「日本市場におけるWindows Vistaの出荷状況は期待を下回っている」――。
マイクロソフトWindows本部本部長のジェイ・ジェイミソン氏は4月23日、東京都内で開催されたVistaに関する説明会において、当初期待していたほどVista搭載のPCが売れていないと認めた。今後はPCメーカーやソフトウェアベンダーとの協業を強化し、特に苦戦している企業内への導入を推し進める。
調査会社のジーエフケー マーケティングサービス ジャパンによれば、販売店の店頭におけるPC販売数量の推移を見ると、Vistaが発売された2007年1月は前年比7%減、2月は同7%増、3月は同3%減という結果になった。PCの販売数量が前年を上回ったのは2006年1月以来、約1年ぶりということから、「Vistaの発売はPCの販売に影響をもたらした」(グローバルアナリシス部シニアアナリストの岩渕真貴氏)が、その影響はわずかでしかない。特に3月は「個人向けは好調だったが、企業が導入に慎重なため、期待したほどは伸びなかった」(岩渕氏)という。
このためマイクロソフトでは、23日にシステムインテグレーター向けのコンサルティング制度「MicrosoftコンサルティングエクスプレスWindows Vista概要設計」パッケージの提供を開始した。これはシステムインテグレーターがVistaを利用したシステム構築をする際に検討する必要のあるポイントを手順書としてまとめたもので、「効率的に短期間でVistaの設計ができるように支援する」(マイクロソフト)という。加えて、インテグレーターのエンジニアをMicrosoft認定コンサルタントとして育成する。料金は1人あたりの認定研修料金が52万5000円(税込み)となっている。

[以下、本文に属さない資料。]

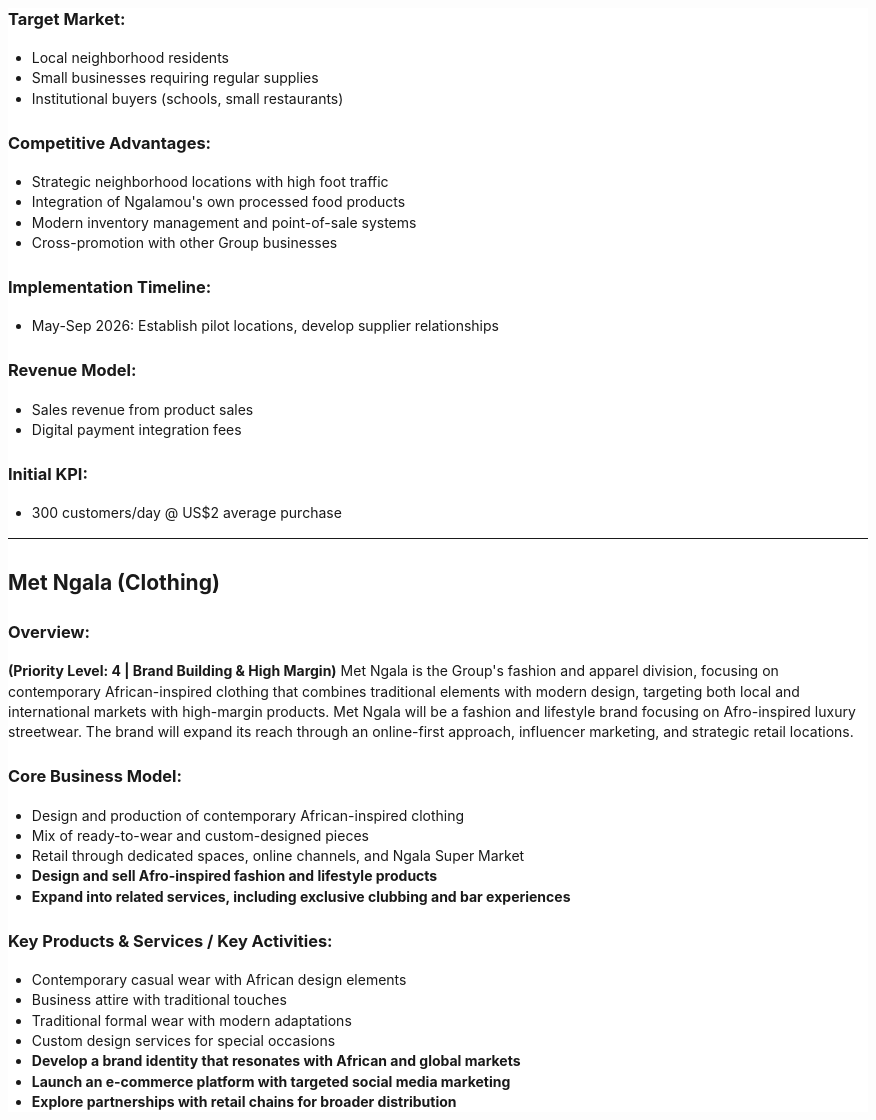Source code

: ### Target Market:

  - Local neighborhood residents
  - Small businesses requiring regular supplies
  - Institutional buyers (schools, small restaurants)

### Competitive Advantages:

  - Strategic neighborhood locations with high foot traffic
  - Integration of Ngalamou's own processed food products
  - Modern inventory management and point-of-sale systems
  - Cross-promotion with other Group businesses

### Implementation Timeline:

  - May-Sep 2026: Establish pilot locations, develop supplier relationships

### Revenue Model:

  - Sales revenue from product sales
  - Digital payment integration fees

### Initial KPI:

  - 300 customers/day @ US$2 average purchase

-----

## Met Ngala (Clothing)

### Overview:

**(Priority Level: 4 | Brand Building & High Margin)** Met Ngala is the Group's fashion and apparel division, focusing on contemporary African-inspired clothing that combines traditional elements with modern design, targeting both local and international markets with high-margin products. Met Ngala will be a fashion and lifestyle brand focusing on Afro-inspired luxury streetwear. The brand will expand its reach through an online-first approach, influencer marketing, and strategic retail locations.

### Core Business Model:

  - Design and production of contemporary African-inspired clothing
  - Mix of ready-to-wear and custom-designed pieces
  - Retail through dedicated spaces, online channels, and Ngala Super Market
  - **Design and sell Afro-inspired fashion and lifestyle products**
  - **Expand into related services, including exclusive clubbing and bar experiences**

### Key Products & Services / Key Activities:

  - Contemporary casual wear with African design elements
  - Business attire with traditional touches
  - Traditional formal wear with modern adaptations
  - Custom design services for special occasions
  - **Develop a brand identity that resonates with African and global markets**
  - **Launch an e-commerce platform with targeted social media marketing**
  - **Explore partnerships with retail chains for broader distribution**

また、個人ユーザーの開拓については、アーリーアダプター層にはすでにVista導入が進んでいるとして、より広い層へのアピールを進める。「Business版、Home Premium版、Ultimate版を合わせたPremiumエディションが期待を大きく上回って売れている」(ジェイミソン氏)。ジーエフケーの調査によれば、店頭在庫も含めたPCの店頭シェアではPremiumエディションの搭載比率が40%、メーカーの搭載比率では70%以上という。
ただし、一般のユーザーにはVistaによって何が変わるのかということを訴えきれていない。この点が課題だとマイクロソフトは認めており、セキュリティの高さや使い勝手の良さなどを体感してもらいVistaへの購入意欲を高めてもらえるようにするために、ビックカメラやヨドバシカメラなどの大手量販店の店頭でプロモーションを展開するほか、イー・モバイルやウィルコムなどと組んでVistaの利用シーンを紹介していく考えとしている。